Though seemingly beneficial, the Forestry Project was ridiculed from its inception. Some professional foresters expressed doubts about its chances of success, while the general public perceived it as an outdated scheme of dubious credibility to “make rain.” Despite a general lack of scientific and Congressional support, the Forest Service worked across six states with local farmers, the Civilian Conservation Corps, and the Works Progress Administration to plant over 220 million trees, creating more than 18,000 miles of windbreaks on 33,000 Plains farms. Although Works Progress Administration and Civilian Conservation Corps workers planted the trees and shrubs, landowners were responsible for their long-term care and maintenance. At the height of the Great Depression, the project employed thousands of residents (notably both men and women) of the Plains states and CCC members from around the country.
The program officially ended in 1942, but by 1944 (scarcely a decade after its inception} environmental and economic benefits from these shelterbelts, including land management practices, control of wind erosion, soil conservation, cover for game birds, and the creation of snow traps along highways, were already apparent.
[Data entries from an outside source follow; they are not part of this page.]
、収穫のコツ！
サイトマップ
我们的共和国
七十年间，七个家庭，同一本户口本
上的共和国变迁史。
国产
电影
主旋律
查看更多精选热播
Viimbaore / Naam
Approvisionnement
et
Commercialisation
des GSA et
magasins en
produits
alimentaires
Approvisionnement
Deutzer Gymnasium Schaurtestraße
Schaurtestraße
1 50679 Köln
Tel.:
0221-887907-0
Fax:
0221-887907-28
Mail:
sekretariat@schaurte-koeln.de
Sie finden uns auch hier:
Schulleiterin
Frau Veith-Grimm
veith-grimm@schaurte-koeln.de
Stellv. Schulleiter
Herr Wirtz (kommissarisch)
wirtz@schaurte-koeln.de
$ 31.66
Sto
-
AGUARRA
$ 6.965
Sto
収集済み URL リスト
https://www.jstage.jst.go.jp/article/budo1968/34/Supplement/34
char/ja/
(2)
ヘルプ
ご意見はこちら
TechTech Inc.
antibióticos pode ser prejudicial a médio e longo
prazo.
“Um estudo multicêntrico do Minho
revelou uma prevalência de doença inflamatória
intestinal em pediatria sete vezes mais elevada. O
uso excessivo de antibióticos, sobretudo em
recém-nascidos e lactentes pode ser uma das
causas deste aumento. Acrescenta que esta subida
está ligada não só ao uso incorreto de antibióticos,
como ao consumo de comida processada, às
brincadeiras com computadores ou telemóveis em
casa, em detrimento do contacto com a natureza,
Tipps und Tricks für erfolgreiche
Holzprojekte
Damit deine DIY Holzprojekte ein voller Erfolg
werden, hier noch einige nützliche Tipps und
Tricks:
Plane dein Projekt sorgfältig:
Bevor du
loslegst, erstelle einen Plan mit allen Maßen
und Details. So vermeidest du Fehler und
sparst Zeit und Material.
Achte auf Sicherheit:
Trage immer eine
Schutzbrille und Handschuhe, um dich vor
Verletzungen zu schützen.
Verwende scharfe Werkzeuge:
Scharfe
Since 1942, tree planting to reduce soil losses and crop damage has been carried out primarily by local soil conservation districts in cooperation with the Soil Conservation Service (now Natural Resources Conservation Service) with help in later years from State forestry agencies aided by U.S. Forest Service programs. Today the rows of shelterbelt plantings, while diminished by subsequent changes in agricultural policies and practices, continue to communicate culturally recognized signs of human intervention and interaction with the landscape.